Synthesised slugs follow {slug_prefix}/p<NNN> (rfc/9110/p001, /p002, …) and titles get a #N suffix so each chunk is a distinct page visible to skardi ls and skardi grep. Per-page edits stay on rm + write (or direct UPDATE against SQLite) — bulk-write is a one-shot seeder, not a re-runnable upsert. Re-running it on the same slug prefix will fail on the UNIQUE(slug) constraint.

This is the same flow seed.py implements in Python today, but in pure SQL: chunk('markdown', body, ...) replaces the manual paragraph splitter and candle() replaces the Python embedding step. Seeding a fresh corpus needs only setup.py + bulk-write calls — no Python embedding loop.

Install the CLI with the RAG umbrella (bundles embedding UDFs + chunk):

cargo install --locked --path crates/cli --features rag

8. Edit an existing page (rm + write)

DataFusion's UPDATE planner unparses each SET expression back to SQL for the underlying SQLite connection to execute, and it can't currently render a Binary scalar (the packed-f32 embedding from vec_to_binary(candle(...))) as a SQL literal.

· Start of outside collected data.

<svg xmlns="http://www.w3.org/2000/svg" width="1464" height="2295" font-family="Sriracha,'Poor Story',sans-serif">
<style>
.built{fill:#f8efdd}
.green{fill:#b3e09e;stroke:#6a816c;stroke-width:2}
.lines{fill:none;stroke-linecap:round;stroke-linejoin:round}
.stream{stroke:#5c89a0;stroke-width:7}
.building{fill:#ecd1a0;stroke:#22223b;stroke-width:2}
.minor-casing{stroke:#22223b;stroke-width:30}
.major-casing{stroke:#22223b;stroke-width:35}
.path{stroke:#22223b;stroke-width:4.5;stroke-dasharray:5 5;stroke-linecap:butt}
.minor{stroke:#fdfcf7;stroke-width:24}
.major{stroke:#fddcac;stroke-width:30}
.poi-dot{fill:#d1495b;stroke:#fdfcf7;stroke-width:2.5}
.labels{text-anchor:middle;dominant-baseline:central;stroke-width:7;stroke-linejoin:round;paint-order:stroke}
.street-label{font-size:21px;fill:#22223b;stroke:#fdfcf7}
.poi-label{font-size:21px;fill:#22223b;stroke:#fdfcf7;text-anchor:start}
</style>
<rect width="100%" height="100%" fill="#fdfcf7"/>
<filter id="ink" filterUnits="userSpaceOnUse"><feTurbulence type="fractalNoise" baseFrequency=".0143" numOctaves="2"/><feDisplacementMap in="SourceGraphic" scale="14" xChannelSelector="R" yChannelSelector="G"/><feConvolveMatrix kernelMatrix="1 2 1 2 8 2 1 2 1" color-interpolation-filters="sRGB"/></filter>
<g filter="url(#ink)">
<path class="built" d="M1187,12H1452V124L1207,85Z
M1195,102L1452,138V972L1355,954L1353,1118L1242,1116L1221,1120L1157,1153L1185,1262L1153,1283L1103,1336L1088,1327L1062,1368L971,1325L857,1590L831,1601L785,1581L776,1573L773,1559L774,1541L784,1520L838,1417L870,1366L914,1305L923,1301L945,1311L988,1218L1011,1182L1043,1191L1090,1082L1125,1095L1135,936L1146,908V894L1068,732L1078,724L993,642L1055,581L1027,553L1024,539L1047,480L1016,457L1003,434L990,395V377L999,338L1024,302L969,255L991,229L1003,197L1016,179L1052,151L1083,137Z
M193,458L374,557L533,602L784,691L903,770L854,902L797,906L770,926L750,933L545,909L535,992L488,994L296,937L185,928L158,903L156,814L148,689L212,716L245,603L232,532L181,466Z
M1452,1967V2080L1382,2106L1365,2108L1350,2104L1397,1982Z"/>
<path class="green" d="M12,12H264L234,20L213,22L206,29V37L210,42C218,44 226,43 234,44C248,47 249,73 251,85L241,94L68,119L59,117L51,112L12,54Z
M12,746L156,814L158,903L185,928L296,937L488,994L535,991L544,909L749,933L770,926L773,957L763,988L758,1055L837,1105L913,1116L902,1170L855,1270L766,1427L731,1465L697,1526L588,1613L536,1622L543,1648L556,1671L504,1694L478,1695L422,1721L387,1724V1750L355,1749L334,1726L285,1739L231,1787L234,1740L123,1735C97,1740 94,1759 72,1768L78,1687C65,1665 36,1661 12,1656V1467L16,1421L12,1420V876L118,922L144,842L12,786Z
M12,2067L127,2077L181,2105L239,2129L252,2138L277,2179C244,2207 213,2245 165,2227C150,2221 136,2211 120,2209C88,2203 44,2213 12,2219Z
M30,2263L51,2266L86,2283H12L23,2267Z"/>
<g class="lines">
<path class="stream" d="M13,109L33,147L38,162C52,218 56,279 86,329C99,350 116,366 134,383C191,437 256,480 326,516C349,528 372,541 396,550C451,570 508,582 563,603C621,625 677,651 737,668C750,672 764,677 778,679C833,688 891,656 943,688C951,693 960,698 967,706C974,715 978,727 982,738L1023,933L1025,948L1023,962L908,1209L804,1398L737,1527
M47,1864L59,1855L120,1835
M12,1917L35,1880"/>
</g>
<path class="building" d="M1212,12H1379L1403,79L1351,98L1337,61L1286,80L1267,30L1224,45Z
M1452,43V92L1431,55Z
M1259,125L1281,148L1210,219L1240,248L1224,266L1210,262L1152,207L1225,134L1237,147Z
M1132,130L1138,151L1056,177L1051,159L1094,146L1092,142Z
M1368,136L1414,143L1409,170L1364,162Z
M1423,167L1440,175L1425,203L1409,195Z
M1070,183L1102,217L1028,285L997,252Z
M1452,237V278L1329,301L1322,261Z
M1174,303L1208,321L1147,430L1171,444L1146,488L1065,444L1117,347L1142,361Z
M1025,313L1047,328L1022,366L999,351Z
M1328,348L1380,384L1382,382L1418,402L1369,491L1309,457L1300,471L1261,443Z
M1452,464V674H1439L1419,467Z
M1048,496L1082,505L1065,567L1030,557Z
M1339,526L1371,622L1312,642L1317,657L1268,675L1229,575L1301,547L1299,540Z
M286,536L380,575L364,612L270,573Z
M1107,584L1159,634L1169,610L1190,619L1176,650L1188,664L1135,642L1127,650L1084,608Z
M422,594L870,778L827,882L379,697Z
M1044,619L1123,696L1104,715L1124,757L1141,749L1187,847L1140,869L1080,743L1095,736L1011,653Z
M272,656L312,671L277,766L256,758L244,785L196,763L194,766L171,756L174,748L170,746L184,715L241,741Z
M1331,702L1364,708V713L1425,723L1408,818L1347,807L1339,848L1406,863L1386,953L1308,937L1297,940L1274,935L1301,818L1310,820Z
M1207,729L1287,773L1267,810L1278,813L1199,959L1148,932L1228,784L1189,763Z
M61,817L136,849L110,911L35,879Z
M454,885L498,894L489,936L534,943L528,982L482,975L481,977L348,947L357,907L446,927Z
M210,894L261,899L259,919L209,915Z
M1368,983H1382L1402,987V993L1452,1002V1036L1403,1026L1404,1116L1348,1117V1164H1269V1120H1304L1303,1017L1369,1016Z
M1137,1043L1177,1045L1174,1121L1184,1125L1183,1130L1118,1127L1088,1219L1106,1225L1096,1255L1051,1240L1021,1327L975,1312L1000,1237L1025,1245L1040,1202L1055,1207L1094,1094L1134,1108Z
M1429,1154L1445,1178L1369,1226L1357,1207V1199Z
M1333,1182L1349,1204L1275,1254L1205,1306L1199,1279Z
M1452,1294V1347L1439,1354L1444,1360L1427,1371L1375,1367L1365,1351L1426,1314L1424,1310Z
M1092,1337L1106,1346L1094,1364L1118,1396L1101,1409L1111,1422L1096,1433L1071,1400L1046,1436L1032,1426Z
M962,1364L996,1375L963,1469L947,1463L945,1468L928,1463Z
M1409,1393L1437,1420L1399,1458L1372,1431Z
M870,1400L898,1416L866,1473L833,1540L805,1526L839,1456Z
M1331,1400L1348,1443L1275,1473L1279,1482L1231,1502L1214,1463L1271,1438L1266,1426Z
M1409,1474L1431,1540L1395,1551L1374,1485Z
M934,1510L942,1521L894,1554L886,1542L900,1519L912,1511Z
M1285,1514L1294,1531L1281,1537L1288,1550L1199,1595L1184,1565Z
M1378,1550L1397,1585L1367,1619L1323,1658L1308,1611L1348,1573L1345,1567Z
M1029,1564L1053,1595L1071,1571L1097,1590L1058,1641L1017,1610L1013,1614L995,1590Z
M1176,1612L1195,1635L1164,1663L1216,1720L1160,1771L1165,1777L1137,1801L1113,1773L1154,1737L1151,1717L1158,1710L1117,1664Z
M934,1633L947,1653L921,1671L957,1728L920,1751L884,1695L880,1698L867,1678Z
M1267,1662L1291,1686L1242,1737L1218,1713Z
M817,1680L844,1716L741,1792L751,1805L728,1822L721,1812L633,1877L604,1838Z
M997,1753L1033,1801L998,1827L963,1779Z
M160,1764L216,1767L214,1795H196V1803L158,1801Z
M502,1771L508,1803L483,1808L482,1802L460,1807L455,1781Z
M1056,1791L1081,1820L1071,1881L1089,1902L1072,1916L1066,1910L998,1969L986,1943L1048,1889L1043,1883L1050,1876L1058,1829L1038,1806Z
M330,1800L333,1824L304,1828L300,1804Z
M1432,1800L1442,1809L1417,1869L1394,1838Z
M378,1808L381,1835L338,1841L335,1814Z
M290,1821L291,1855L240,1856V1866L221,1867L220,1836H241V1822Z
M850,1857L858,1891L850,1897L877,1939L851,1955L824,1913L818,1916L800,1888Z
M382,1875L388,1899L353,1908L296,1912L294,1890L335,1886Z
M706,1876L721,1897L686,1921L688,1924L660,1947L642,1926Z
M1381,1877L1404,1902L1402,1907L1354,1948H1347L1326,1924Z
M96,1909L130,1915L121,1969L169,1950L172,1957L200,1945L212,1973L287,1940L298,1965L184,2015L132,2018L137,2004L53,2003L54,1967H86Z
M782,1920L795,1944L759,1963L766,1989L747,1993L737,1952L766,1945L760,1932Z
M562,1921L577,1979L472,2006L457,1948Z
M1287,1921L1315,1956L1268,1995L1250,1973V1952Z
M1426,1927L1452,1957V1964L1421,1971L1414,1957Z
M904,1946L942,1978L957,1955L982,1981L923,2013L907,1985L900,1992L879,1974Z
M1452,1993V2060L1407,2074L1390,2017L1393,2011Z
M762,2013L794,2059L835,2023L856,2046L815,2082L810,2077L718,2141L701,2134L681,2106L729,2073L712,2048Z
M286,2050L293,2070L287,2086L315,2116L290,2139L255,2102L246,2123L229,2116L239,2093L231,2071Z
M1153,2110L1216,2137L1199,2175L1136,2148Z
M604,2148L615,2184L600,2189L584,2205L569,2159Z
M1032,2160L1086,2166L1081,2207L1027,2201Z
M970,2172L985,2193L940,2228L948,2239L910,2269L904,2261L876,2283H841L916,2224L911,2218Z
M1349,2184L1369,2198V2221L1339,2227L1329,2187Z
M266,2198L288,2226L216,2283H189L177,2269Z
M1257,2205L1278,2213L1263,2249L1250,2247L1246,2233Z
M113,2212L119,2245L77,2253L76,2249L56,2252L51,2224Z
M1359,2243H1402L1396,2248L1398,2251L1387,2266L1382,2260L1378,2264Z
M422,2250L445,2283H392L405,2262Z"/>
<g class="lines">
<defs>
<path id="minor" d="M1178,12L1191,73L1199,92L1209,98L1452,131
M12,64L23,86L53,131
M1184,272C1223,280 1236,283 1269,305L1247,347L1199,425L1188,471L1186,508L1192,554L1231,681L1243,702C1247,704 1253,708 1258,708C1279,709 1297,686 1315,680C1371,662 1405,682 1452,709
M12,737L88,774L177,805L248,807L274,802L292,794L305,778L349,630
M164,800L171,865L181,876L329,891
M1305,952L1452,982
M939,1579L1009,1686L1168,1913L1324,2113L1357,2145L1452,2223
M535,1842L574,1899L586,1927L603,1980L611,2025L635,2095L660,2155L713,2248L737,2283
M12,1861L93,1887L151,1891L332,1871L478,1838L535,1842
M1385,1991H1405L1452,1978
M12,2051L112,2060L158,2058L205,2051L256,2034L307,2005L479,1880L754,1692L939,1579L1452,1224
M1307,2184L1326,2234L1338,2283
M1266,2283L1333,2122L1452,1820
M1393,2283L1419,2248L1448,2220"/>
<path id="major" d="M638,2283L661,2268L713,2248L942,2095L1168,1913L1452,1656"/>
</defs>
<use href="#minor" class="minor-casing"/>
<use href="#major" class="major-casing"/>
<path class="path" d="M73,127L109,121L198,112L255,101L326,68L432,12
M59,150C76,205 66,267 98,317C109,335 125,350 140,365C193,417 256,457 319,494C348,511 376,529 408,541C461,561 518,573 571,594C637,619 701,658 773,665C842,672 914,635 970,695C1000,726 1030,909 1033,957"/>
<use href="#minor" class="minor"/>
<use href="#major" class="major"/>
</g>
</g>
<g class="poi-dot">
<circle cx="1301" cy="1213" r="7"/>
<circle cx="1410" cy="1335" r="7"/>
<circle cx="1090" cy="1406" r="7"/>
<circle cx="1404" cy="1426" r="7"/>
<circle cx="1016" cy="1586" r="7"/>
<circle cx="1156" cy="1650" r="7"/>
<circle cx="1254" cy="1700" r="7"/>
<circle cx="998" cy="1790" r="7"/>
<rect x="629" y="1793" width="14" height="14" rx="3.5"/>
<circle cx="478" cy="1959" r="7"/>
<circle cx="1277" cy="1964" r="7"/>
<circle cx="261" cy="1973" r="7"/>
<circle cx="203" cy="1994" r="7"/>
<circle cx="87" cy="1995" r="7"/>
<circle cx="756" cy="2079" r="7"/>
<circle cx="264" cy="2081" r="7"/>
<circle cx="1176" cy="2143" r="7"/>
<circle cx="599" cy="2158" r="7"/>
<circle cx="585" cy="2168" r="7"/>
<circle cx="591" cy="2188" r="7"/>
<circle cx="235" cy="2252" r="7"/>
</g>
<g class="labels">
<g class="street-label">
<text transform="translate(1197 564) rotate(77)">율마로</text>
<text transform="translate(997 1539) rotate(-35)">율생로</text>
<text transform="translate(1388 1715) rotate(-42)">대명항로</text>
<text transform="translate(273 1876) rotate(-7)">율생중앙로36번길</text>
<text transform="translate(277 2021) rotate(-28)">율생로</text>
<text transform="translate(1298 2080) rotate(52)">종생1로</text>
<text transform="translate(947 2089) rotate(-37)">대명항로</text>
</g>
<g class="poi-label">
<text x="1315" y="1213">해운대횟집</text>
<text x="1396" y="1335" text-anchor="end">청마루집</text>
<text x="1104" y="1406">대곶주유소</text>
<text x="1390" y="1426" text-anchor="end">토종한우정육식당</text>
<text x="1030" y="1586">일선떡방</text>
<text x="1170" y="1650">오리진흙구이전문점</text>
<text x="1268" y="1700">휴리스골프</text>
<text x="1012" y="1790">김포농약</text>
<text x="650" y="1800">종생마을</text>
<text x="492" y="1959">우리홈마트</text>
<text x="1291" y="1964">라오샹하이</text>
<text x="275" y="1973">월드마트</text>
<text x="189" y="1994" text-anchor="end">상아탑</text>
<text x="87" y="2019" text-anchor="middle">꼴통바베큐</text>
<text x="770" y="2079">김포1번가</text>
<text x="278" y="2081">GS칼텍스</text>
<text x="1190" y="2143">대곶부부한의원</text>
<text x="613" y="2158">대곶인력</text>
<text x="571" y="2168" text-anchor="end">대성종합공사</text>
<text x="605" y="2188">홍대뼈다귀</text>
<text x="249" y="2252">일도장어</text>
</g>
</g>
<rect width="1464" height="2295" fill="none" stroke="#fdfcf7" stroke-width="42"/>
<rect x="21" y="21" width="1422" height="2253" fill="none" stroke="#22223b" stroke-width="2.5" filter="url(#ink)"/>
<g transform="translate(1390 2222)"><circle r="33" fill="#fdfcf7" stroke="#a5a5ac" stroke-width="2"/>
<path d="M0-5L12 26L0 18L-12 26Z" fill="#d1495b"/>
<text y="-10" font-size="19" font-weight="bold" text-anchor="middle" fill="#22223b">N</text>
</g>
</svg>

The portable workaround is delete + re-insert — the AFTER DELETE trigger cleans both mirrors, the AFTER INSERT trigger repopulates them, and the new row picks up a fresh updated_at.

skardi rm entity/alan-turing

skardi write \
--slug=entity/alan-turing \
--title="Alan Turing" \
--page_type=entity \
--content='# Alan Turing

British mathematician, logician, and cryptanalyst who broke the Enigma cipher at Bletchley Park.'

If you'd rather edit the row in place from a SQLite client (e.g. sqlite3), the original AFTER UPDATE trigger is still installed and will refresh both mirrors when an UPDATE wiki_pages SET ... runs against the underlying database directly — only the DataFusion path needs the delete-and-reinsert dance.

9. open — fetch one page by slug

If you ran the optional seed step in 4b, every paragraph in the corpus is already a page. The opening of Alice in Wonderland is at alice/chapter-i-down-the-rabbit-hole/p001:

skardi open alice/chapter-i-down-the-rabbit-hole/p001

Under the hood this runs cli/pipelines/get.yaml: SELECT slug, title, page_type, content, updated_at FROM wiki.main.wiki_pages WHERE slug = {slug}.

10. grep — hybrid search (RRF over FTS + vector)

A single positional arg drives both halves of the RRF merge — semantic nearest-neighbour over sqlite_knn and BM25 over sqlite_fts:

# Pure semantic intent — finds the rabbit-hole paragraphs in Alice ch.1
skardi grep "white rabbit pocket watch" --limit=5

# Same query crosses corpora — top hits mix Alice and Jane Eyre
skardi grep "young girl sent away to her room" --limit=5

The positional arg binds to both {query} (embedded with candle() for sqlite_knn) and {text_query} (via the text_query: "{query}" default in the alias). Override either independently — useful when you want a loose semantic intent paired with strict keyword filters:

skardi grep "Sun Tzu" \
--text_query="strategy OR victory OR planning" \
--vector_weight=0.3 --text_weight=0.7 --limit=5

See cli/pipelines/search_hybrid.yaml for the full RRF merge. Run skardi grep --help to see every param the alias exposes and where each value comes from.

11. ls — browse by type or slug prefix

skardi ls

# All Alice excerpts (page_type tags pages by source after seeding)
skardi ls --page_type_pattern=alice

# Just one chapter
skardi ls --slug_prefix='art-of-war/chapter-i-laying-plans/%'

12. log — append an activity entry

skardi log \
--event_type=ingest \
--slug=entity/alan-turing \
--message="Created from Wikipedia article."

Falling back to raw SQL

skardi run and the aliases above are a thin layer over the pipeline YAMLs. The underlying queries are still plain SQL — if you want to experiment ad-hoc, skardi query --sql "..." works just as before (same exported SKARDICONFIG).